Extracted page text data

•••••

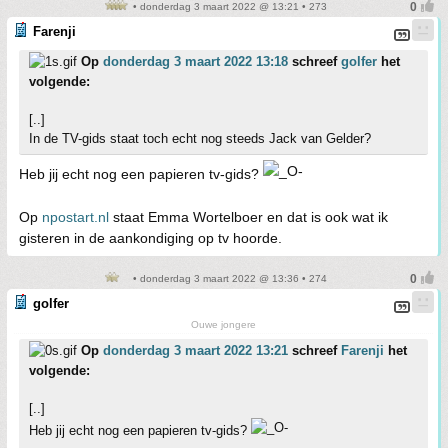
• donderdag 3 maart 2022 @ 13:21 • 273
Farenji
Op
donderdag 3 maart 2022 13:18
schreef
golfer
het
volgende:
[..]
In de TV-gids staat toch echt nog steeds Jack van Gelder?
Heb jij echt nog een papieren tv-gids?
Op
npostart.nl
staat Emma Wortelboer en dat is ook wat ik
gisteren in de aankondiging op tv hoorde.
• donderdag 3 maart 2022 @ 13:36 • 274
golfer
Ouwe jongere
Op
donderdag 3 maart 2022 13:21
schreef
Farenji
het
volgende:
[..]
Heb jij echt nog een papieren tv-gids?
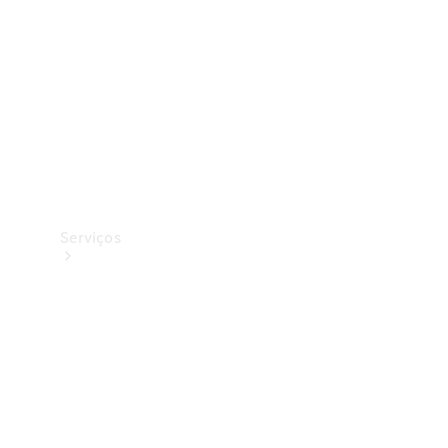
Originais
Coleção
Serviços
Todos os
serviços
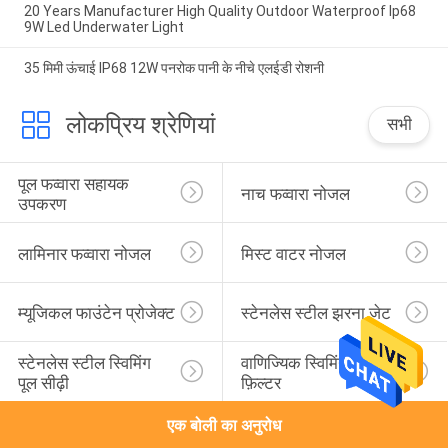
20 Years Manufacturer High Quality Outdoor Waterproof Ip68
9W Led Underwater Light
35 मिमी ऊंचाई IP68 12W पनरोक पानी के नीचे एलईडी रोशनी
लोकप्रिय श्रेणियां
सभी
पूल फव्वारा सहायक 
नाच फव्वारा नोजल
उपकरण
लामिनार फव्वारा नोजल
मिस्ट वाटर नोजल
म्यूजिकल फाउंटेन प्रोजेक्ट
स्टेनलेस स्टील झरना जेट
स्टेनलेस स्टील स्विमिंग 
वाणिज्यिक स्विमिंग पूल रेत 
पूल सीढ़ी
फ़िल्टर
एक बोली का अनुरोध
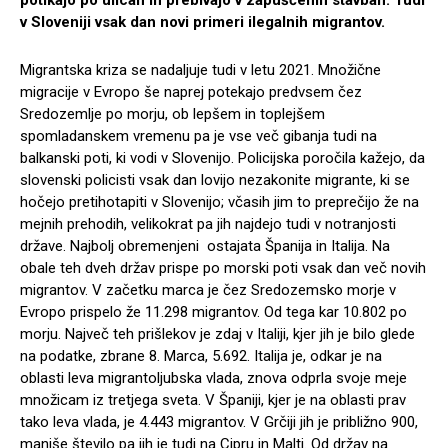
v Sloveniji vsak dan novi primeri ilegalnih migrantov.
Migrantska kriza se nadaljuje tudi v letu 2021. Množične
migracije v Evropo še naprej potekajo predvsem čez
Sredozemlje po morju, ob lepšem in toplejšem
spomladanskem vremenu pa je vse več gibanja tudi na
balkanski poti, ki vodi v Slovenijo. Policijska poročila kažejo, da
slovenski policisti vsak dan lovijo nezakonite migrante, ki se
hočejo pretihotapiti v Slovenijo; včasih jim to preprečijo že na
mejnih prehodih, velikokrat pa jih najdejo tudi v notranjosti
države. Najbolj obremenjeni ostajata Španija in Italija. Na
obale teh dveh držav prispe po morski poti vsak dan več novih
migrantov. V začetku marca je čez Sredozemsko morje v
Evropo prispelo že 11.298 migrantov. Od tega kar 10.802 po
morju. Največ teh prišlekov je zdaj v Italiji, kjer jih je bilo glede
na podatke, zbrane 8. Marca, 5.692. Italija je, odkar je na
oblasti leva migrantoljubska vlada, znova odprla svoje meje
množicam iz tretjega sveta. V Španiji, kjer je na oblasti prav
tako leva vlada, je 4.443 migrantov. V Grčiji jih je približno 900,
manjše število pa jih je tudi na Cipru in Malti. Od držav na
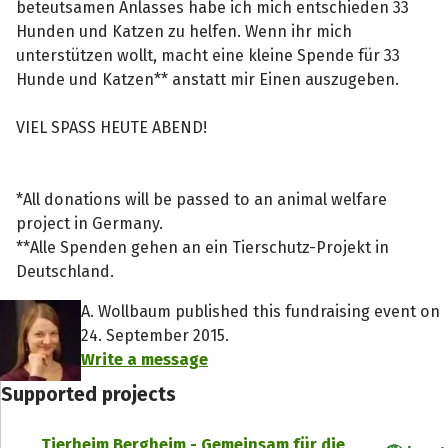
beteutsamen Anlasses habe ich mich entschieden 33
Hunden und Katzen zu helfen. Wenn ihr mich
unterstützen wollt, macht eine kleine Spende für 33
Hunde und Katzen** anstatt mir Einen auszugeben.
VIEL SPASS HEUTE ABEND!
*All donations will be passed to an animal welfare
project in Germany.
**Alle Spenden gehen an ein Tierschutz-Projekt in
Deutschland.
A. Wollbaum published this fundraising event on
24. September 2015.
Write a message
Supported projects
Tierheim Bergheim - Gemeinsam für die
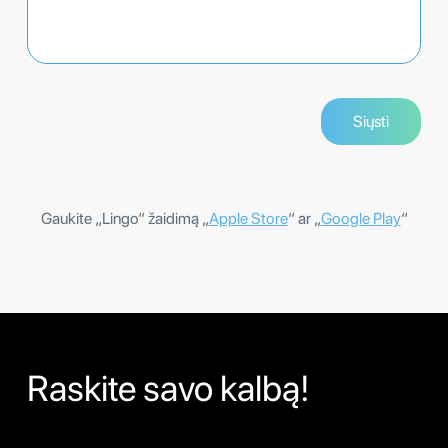
Gaukite „Lingo“ žaidimą „
Apple Store
“ ar „
Google Play
“
Raskite savo kalbą!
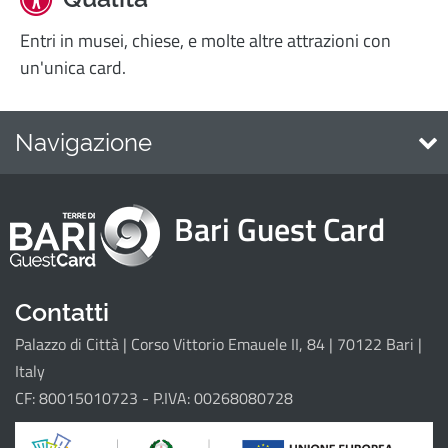
Entri in musei, chiese, e molte altre attrazioni con
un'unica card.
Navigazione
Home
Bari Guest Card
Attrattori
Eventi
Itinerari
Contatti
Palazzo di Città | Corso Vittorio Emauele II, 84 | 70122 Bari |
Il progetto
Italy
CF: 80015010723 - P.IVA: 00268080728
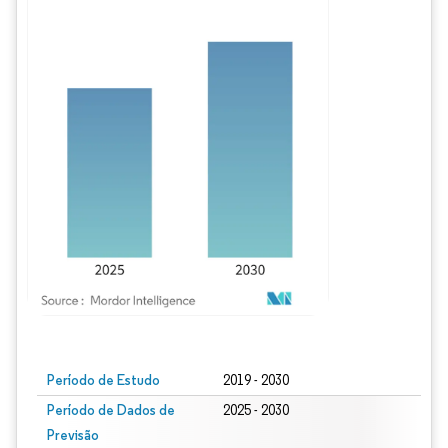
Imagem © Mordor Intelligence. O reuso requer atribuição conforme CC BY 4.0.
Período de Estudo
2019 - 2030
Período de Dados de
2025 - 2030
Previsão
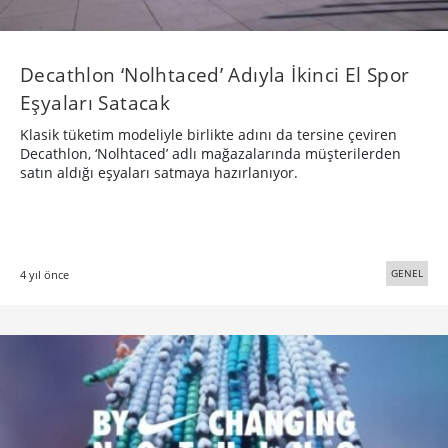
Decathlon ‘Nolhtaced’ Adıyla İkinci El Spor
Eşyaları Satacak
Klasik tüketim modeliyle birlikte adını da tersine çeviren
Decathlon, ‘Nolhtaced’ adlı mağazalarında müşterilerden
satın aldığı eşyaları satmaya hazırlanıyor.
GENEL
4 yıl önce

•••••

= Prompt =
Extract every line of text from the data above, reproducing each one verbatim and in order. Leave the pictures out of your answer.

= Solution for this exercise =
• donderdag 3 maart 2022 @ 13:21 • 273
Farenji
Op
donderdag 3 maart 2022 13:18
schreef
golfer
het
volgende:
[..]
In de TV-gids staat toch echt nog steeds Jack van Gelder?
Heb jij echt nog een papieren tv-gids?
Op
npostart.nl
staat Emma Wortelboer en dat is ook wat ik
gisteren in de aankondiging op tv hoorde.
• donderdag 3 maart 2022 @ 13:36 • 274
golfer
Ouwe jongere
Op
donderdag 3 maart 2022 13:21
schreef
Farenji
het
volgende:
[..]
Heb jij echt nog een papieren tv-gids?
Originais
Coleção
Serviços
Todos os
serviços
20 Years Manufacturer High Quality Outdoor Waterproof Ip68
9W Led Underwater Light
35 मिमी ऊंचाई IP68 12W पनरोक पानी के नीचे एलईडी रोशनी
लोकप्रिय श्रेणियां
सभी
पूल फव्वारा सहायक 
नाच फव्वारा नोजल
उपकरण
लामिनार फव्वारा नोजल
मिस्ट वाटर नोजल
म्यूजिकल फाउंटेन प्रोजेक्ट
स्टेनलेस स्टील झरना जेट
स्टेनलेस स्टील स्विमिंग 
वाणिज्यिक स्विमिंग पूल रेत 
पूल सीढ़ी
फ़िल्टर
एक बोली का अनुरोध
v Sloveniji vsak dan novi primeri ilegalnih migrantov.
Migrantska kriza se nadaljuje tudi v letu 2021. Množične
migracije v Evropo še naprej potekajo predvsem čez
Sredozemlje po morju, ob lepšem in toplejšem
spomladanskem vremenu pa je vse več gibanja tudi na
balkanski poti, ki vodi v Slovenijo. Policijska poročila kažejo, da
slovenski policisti vsak dan lovijo nezakonite migrante, ki se
hočejo pretihotapiti v Slovenijo; včasih jim to preprečijo že na
mejnih prehodih, velikokrat pa jih najdejo tudi v notranjosti
države. Najbolj obremenjeni ostajata Španija in Italija. Na
obale teh dveh držav prispe po morski poti vsak dan več novih
migrantov. V začetku marca je čez Sredozemsko morje v
Evropo prispelo že 11.298 migrantov. Od tega kar 10.802 po
morju. Največ teh prišlekov je zdaj v Italiji, kjer jih je bilo glede
na podatke, zbrane 8. Marca, 5.692. Italija je, odkar je na
oblasti leva migrantoljubska vlada, znova odprla svoje meje
množicam iz tretjega sveta. V Španiji, kjer je na oblasti prav
tako leva vlada, je 4.443 migrantov. V Grčiji jih je približno 900,
manjše število pa jih je tudi na Cipru in Malti. Od držav na
beteutsamen Anlasses habe ich mich entschieden 33
Hunden und Katzen zu helfen. Wenn ihr mich
unterstützen wollt, macht eine kleine Spende für 33
Hunde und Katzen** anstatt mir Einen auszugeben.
VIEL SPASS HEUTE ABEND!
*All donations will be passed to an animal welfare
project in Germany.
**Alle Spenden gehen an ein Tierschutz-Projekt in
Deutschland.
A. Wollbaum published this fundraising event on
24. September 2015.
Write a message
Supported projects
Tierheim Bergheim - Gemeinsam für die
Gaukite „Lingo“ žaidimą „
Apple Store
“ ar „
Google Play
“
Raskite savo kalbą!
Entri in musei, chiese, e molte altre attrazioni con
un'unica card.
Navigazione
Home
Bari Guest Card
Attrattori
Eventi
Itinerari
Contatti
Palazzo di Città | Corso Vittorio Emauele II, 84 | 70122 Bari |
Il progetto
Italy
CF: 80015010723 - P.IVA: 00268080728
Imagem © Mordor Intelligence. O reuso requer atribuição conforme CC BY 4.0.
Período de Estudo
2019 - 2030
Período de Dados de
2025 - 2030
Previsão
Decathlon ‘Nolhtaced’ Adıyla İkinci El Spor
Eşyaları Satacak
Klasik tüketim modeliyle birlikte adını da tersine çeviren
Decathlon, ‘Nolhtaced’ adlı mağazalarında müşterilerden
satın aldığı eşyaları satmaya hazırlanıyor.
GENEL
4 yıl önce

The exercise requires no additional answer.